→ **Data to use**:
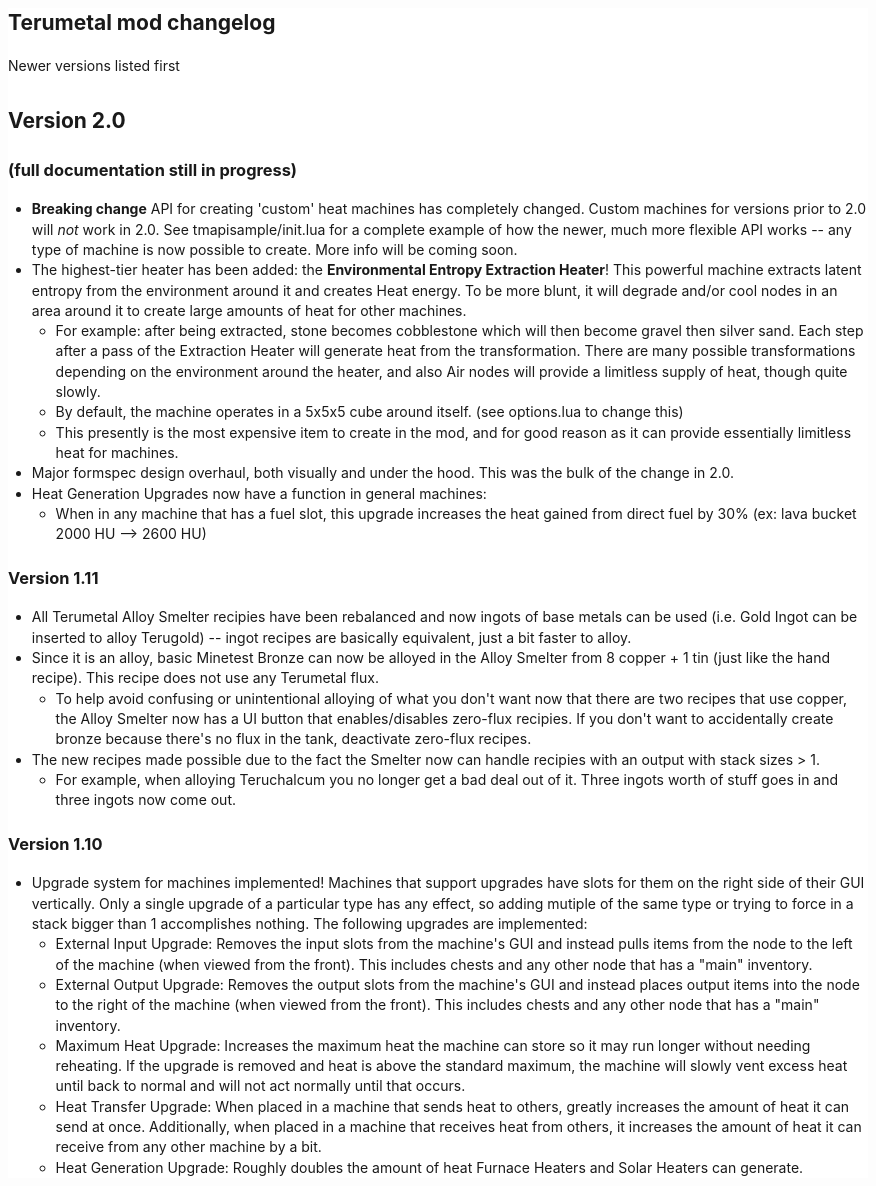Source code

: ## Terumetal mod changelog
Newer versions listed first

## Version 2.0
### (full documentation still in progress)
* **Breaking change** API for creating 'custom' heat machines has completely changed. Custom machines for versions prior to 2.0 will _not_ work in 2.0. See tmapisample/init.lua for a complete example of how the newer, much more flexible API works -- any type of machine is now possible to create. More info will be coming soon.
* The highest-tier heater has been added: the **Environmental Entropy Extraction Heater**! This powerful machine extracts latent entropy from the environment around it and creates Heat energy. To be more blunt, it will degrade and/or cool nodes in an area around it to create large amounts of heat for other machines.
    * For example: after being extracted, stone becomes cobblestone which will then become gravel then silver sand. Each step after a pass of the Extraction Heater will generate heat from the transformation. There are many possible transformations depending on the environment around the heater, and also Air nodes will provide a limitless supply of heat, though quite slowly.
    * By default, the machine operates in a 5x5x5 cube around itself. (see options.lua to change this)
    * This presently is the most expensive item to create in the mod, and for good reason as it can provide essentially limitless heat for machines.
* Major formspec design overhaul, both visually and under the hood. This was the bulk of the change in 2.0.
* Heat Generation Upgrades now have a function in general machines: 
    * When in any machine that has a fuel slot, this upgrade increases the heat gained from direct fuel by 30% (ex: lava bucket 2000 HU --> 2600 HU)

### Version 1.11
* All Terumetal Alloy Smelter recipies have been rebalanced and now ingots of base metals can be used (i.e. Gold Ingot can be inserted to alloy Terugold) -- ingot recipes are basically equivalent, just a bit faster to alloy.
* Since it is an alloy, basic Minetest Bronze can now be alloyed in the Alloy Smelter from 8 copper + 1 tin (just like the hand recipe). This recipe does not use any Terumetal flux.
    * To help avoid confusing or unintentional alloying of what you don't want now that there are two recipes that use copper, the Alloy Smelter now has a UI button that enables/disables zero-flux recipies. If you don't want to accidentally create bronze because there's no flux in the tank, deactivate zero-flux recipes.
* The new recipes made possible due to the fact the Smelter now can handle recipies with an output with stack sizes > 1.
    * For example, when alloying Teruchalcum you no longer get a bad deal out of it. Three ingots worth of stuff goes in and three ingots now come out.

### Version 1.10
* Upgrade system for machines implemented! Machines that support upgrades have slots for them on the right side of their GUI vertically. Only a single upgrade of a particular type has any effect, so adding mutiple of the same type or trying to force in a stack bigger than 1 accomplishes nothing. The following upgrades are implemented:
    * External Input Upgrade: Removes the input slots from the machine's GUI and instead pulls items from the node to the left of the machine (when viewed from the front). This includes chests and any other node that has a "main" inventory.
    * External Output Upgrade: Removes the output slots from the machine's GUI and instead places output items into the node to the right of the machine (when viewed from the front). This includes chests and any other node that has a "main" inventory.
    * Maximum Heat Upgrade: Increases the maximum heat the machine can store so it may run longer without needing reheating. If the upgrade is removed and heat is above the standard maximum, the machine will slowly vent excess heat until back to normal and will not act normally until that occurs.
    * Heat Transfer Upgrade: When placed in a machine that sends heat to others, greatly increases the amount of heat it can send at once. Additionally, when placed in a machine that receives heat from others, it increases the amount of heat it can receive from any other machine by a bit.
    * Heat Generation Upgrade: Roughly doubles the amount of heat Furnace Heaters and Solar Heaters can generate.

→ **Exercise requirements**:
Which lines above include the string "inventory"? Show them.

→ **Answer box**:
    * External Input Upgrade: Removes the input slots from the machine's GUI and instead pulls items from the node to the left of the machine (when viewed from the front). This includes chests and any other node that has a "main" inventory.
    * External Output Upgrade: Removes the output slots from the machine's GUI and instead places output items into the node to the right of the machine (when viewed from the front). This includes chests and any other node that has a "main" inventory.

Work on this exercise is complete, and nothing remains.